Hundreds of thousands of people have fled to neighbouring countries and are continuing to do so.

Euronews correspondent Anelise Borges was in the Venezuelan capital Caracas. She answered your questions about the embattled South American nation live on Facebook.

She said food is available in the shops, at least in the capital, but that people can't afford to buy it.

"Food is all people talk about," said Anelise. "Their lives revolve around trying to get their hands on something to eat. Their conversations are 'did you manage to buy anything today? Will you trade some with me?'"

Is support for Nicolas Maduro falling away?

Nicolas Maduro insists he is still the one and only president of Venezuela and he still has significant support. Traditionally poorer areas backed him and his predecessor Hugo Chavez, but Anelise said that, from what she has found, things are changing.

"The situation in poor areas really transformed how the government is perceived. Poor districts really were Chavez's strongholds. Because of the social policies implemented by Hugo Chavez and Nicolas Maduro, now, even there, people are quite angry and tired.

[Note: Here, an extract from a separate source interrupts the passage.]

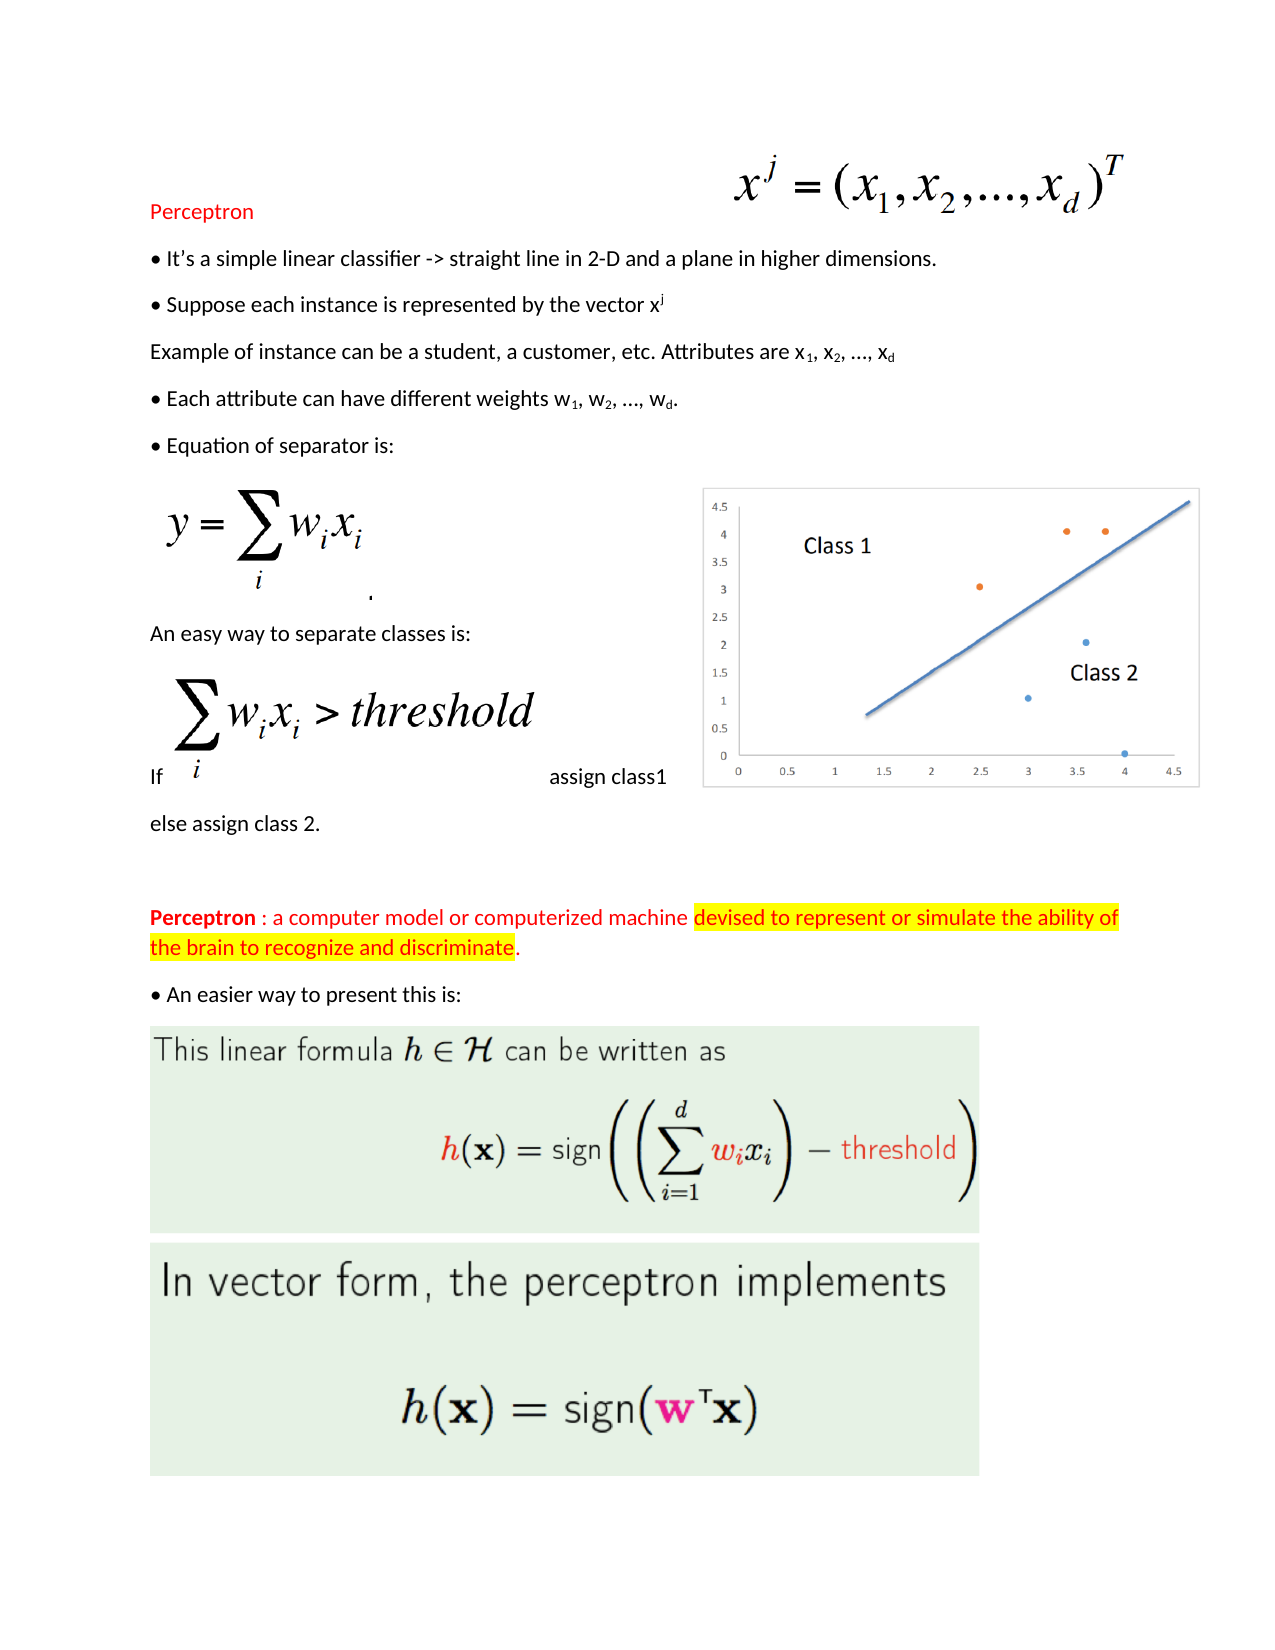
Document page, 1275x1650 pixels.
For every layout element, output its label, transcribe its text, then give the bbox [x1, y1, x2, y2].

"They talk about how disappointed they are with the current situation. I spent time in a family's house — we were invited to spend the night with a family and the owner of the house actually smiled at me when I went to wash my hands in her sink because she didn't have any running water."

A health catastrophe

Anelise also talked about the health crisis in the country and paints a very bleak picture:

"According to one non-profit organisation in Venezuela over half of the country's doctors have left the country. 70% of surgical theatres are now closed. Medicine is really hard to find. Hospitals don't have antibiotics, they don't even have simple things likes gloves or gauze or syringes so patients and families have to go to look for these very basic items themselves and of course it costs a lot of money."

A country divided

Anelise Borges said she spoke to many people from different walks of life with differing political views and found little unity:

"Many of them still believe that Nicolas Maduro can bring the country back to its past, to its former glory days of the socialist movement when the government could take care of its people... Others think that it's time for a change, that the country really needs a big shake-up and they are placing all their bets on, of course, the interim president Juan Guaido."